STATED PROBLEM A ->
According to the post on Texas and textbooks, who must approve textbooks in many states before they can be used in public schools?
STATED PROBLEM B ->
Reproduce the part of the post on Texas and textbooks that opens with the words containing "I know I’ve" and closes with "of those states.".

SOURCE EXCERPT ->
-=-=-=-=-

Texas and Textbooks

A panel of “experts” hired by the Texas Board of Education to review social studies textbooks wants your children to learn all about Jesus. I have a rant about this on the other blog.

I know I’ve gone on about textbooks in the past, but it bears repeating that a handful of political appointees in a few large states pretty much dictate what goes into textbooks used in America’s public schools. This is because in many states textbooks have to be approved by adoption committees appointed by the governor before a textbook can be used in that state’s public schools. Because sales in the most populous states are critical to textbook publishers, textbooks are more or less crafted to please the adoption committees of those states.

Although publishers do crank out special state editions that are unique to each adoption state, the practice is to make all textbooks as uniform as possible to hold down production costs. This means the textbooks are written in a way to get them approved by as many state adoption committees as possible. State-specific demands are accommodated on the printing press with a black plate change for selected signatures.

-=-=-=-=-

Stored dataset items ->
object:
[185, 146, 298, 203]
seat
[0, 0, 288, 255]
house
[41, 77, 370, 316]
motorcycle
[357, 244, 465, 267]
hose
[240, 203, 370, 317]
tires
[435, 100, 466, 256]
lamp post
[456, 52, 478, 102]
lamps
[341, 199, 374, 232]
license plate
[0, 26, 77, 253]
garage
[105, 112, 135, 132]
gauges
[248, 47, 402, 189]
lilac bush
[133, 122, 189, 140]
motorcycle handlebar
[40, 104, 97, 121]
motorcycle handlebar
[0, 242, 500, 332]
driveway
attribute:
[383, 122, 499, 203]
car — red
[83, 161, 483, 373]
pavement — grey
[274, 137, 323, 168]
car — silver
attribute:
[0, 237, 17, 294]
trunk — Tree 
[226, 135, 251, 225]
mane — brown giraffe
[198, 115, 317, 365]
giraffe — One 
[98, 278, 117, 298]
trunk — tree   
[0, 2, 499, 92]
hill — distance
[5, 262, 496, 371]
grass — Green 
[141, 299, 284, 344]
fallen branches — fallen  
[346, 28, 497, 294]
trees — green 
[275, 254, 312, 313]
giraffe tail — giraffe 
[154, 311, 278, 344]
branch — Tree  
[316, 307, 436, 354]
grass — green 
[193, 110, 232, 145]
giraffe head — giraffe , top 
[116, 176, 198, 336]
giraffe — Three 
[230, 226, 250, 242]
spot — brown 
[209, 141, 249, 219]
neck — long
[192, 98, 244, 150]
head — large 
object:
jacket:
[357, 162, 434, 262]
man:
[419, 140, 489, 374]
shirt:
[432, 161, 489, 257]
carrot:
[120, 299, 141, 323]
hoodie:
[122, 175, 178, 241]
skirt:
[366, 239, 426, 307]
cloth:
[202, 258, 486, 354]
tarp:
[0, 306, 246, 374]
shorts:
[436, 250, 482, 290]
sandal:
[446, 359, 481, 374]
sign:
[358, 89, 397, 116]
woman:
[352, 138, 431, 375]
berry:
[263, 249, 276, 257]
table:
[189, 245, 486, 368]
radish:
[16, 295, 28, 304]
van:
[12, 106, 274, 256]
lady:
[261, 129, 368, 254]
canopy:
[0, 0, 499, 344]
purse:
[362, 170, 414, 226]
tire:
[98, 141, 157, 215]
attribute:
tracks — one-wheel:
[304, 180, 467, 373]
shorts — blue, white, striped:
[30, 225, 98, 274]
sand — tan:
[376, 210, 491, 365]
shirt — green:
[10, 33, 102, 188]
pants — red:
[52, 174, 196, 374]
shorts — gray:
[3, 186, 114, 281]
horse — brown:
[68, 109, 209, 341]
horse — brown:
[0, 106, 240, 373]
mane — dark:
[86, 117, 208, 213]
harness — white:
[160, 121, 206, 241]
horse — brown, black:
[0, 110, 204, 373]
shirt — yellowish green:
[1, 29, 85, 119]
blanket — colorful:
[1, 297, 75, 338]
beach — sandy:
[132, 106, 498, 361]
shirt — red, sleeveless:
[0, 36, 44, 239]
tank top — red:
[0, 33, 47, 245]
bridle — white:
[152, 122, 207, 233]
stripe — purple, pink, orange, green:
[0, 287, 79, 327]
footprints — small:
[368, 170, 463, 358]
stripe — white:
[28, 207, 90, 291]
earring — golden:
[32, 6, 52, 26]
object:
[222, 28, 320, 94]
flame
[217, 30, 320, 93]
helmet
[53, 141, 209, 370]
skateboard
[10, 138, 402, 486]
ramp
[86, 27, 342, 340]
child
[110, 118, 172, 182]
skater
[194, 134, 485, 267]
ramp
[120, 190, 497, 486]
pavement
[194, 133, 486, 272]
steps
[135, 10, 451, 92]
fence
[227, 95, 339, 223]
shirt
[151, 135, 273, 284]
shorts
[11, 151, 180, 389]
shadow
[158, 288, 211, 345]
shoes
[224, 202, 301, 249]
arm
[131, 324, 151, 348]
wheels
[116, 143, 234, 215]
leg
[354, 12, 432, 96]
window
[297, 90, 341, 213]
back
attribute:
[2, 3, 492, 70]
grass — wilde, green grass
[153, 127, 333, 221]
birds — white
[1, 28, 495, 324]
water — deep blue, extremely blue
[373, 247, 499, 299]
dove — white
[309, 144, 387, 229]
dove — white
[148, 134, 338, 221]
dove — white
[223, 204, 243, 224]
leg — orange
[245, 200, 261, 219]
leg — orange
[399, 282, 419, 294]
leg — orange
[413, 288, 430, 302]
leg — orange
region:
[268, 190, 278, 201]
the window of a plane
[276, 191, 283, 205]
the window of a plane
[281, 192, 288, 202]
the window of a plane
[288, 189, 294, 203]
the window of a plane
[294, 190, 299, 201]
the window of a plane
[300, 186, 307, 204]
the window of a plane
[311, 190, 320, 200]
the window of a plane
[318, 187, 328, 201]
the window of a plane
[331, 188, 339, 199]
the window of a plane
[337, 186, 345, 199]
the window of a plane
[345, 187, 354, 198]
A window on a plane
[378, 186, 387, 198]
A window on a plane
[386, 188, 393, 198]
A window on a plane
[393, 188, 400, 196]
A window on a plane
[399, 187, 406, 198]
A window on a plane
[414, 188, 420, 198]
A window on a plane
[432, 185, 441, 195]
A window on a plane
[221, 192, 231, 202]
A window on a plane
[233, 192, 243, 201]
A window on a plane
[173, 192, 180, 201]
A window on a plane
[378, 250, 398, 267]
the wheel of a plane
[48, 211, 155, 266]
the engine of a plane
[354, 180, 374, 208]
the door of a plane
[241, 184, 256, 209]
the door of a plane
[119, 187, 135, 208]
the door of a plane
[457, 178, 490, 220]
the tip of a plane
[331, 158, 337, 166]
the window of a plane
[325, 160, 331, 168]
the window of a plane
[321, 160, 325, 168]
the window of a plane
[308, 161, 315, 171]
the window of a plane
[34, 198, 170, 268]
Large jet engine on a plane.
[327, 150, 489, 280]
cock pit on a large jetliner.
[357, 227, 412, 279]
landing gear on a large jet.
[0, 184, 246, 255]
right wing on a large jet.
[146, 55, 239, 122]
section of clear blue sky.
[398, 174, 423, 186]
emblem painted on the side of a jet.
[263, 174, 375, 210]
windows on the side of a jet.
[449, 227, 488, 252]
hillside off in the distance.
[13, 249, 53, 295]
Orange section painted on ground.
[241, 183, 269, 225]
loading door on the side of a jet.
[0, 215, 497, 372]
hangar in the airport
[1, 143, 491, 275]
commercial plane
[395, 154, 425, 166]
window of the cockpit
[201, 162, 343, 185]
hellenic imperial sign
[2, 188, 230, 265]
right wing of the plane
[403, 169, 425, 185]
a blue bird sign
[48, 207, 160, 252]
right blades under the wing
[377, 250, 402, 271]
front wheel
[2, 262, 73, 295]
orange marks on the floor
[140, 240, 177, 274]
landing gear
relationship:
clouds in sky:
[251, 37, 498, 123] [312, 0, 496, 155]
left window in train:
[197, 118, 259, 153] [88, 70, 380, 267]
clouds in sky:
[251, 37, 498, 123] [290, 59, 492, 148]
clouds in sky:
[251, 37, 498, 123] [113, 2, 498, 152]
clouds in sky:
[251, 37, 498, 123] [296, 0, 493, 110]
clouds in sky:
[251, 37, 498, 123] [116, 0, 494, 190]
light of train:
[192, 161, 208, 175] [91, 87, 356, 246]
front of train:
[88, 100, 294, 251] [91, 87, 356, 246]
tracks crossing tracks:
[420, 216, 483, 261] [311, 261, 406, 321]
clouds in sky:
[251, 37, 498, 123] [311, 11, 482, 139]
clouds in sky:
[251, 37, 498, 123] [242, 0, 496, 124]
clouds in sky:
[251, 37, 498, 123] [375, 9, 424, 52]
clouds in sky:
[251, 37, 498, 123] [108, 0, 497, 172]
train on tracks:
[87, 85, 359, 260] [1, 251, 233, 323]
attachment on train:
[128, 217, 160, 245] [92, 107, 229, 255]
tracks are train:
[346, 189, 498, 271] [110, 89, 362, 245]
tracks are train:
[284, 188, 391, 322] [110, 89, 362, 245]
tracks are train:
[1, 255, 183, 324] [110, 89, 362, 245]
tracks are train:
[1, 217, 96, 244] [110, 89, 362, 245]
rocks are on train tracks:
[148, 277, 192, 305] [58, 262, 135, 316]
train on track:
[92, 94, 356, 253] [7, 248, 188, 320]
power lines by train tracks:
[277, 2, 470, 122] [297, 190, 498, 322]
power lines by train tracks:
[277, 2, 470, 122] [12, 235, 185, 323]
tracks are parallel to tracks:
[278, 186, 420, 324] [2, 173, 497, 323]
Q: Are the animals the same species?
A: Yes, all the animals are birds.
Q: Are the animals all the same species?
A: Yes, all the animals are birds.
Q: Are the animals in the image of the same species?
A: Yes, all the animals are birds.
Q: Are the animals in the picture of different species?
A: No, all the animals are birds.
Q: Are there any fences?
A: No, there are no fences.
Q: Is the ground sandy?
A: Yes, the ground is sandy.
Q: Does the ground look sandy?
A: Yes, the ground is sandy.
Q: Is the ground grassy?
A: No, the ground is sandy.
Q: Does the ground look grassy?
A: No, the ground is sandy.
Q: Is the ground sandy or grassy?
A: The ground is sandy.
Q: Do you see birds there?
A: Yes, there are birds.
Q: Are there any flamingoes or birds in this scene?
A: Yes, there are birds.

-=-=-=-=-

SOLUTION A ->
Adoption committees appointed by the governor.

SOLUTION B ->
I know I’ve gone on about textbooks in the past, but it bears repeating that a handful of political appointees in a few large states pretty much dictate what goes into textbooks used in America’s public schools. This is because in many states textbooks have to be approved by adoption committees appointed by the governor before a textbook can be used in that state’s public schools. Because sales in the most populous states are critical to textbook publishers, textbooks are more or less crafted to please the adoption committees of those states.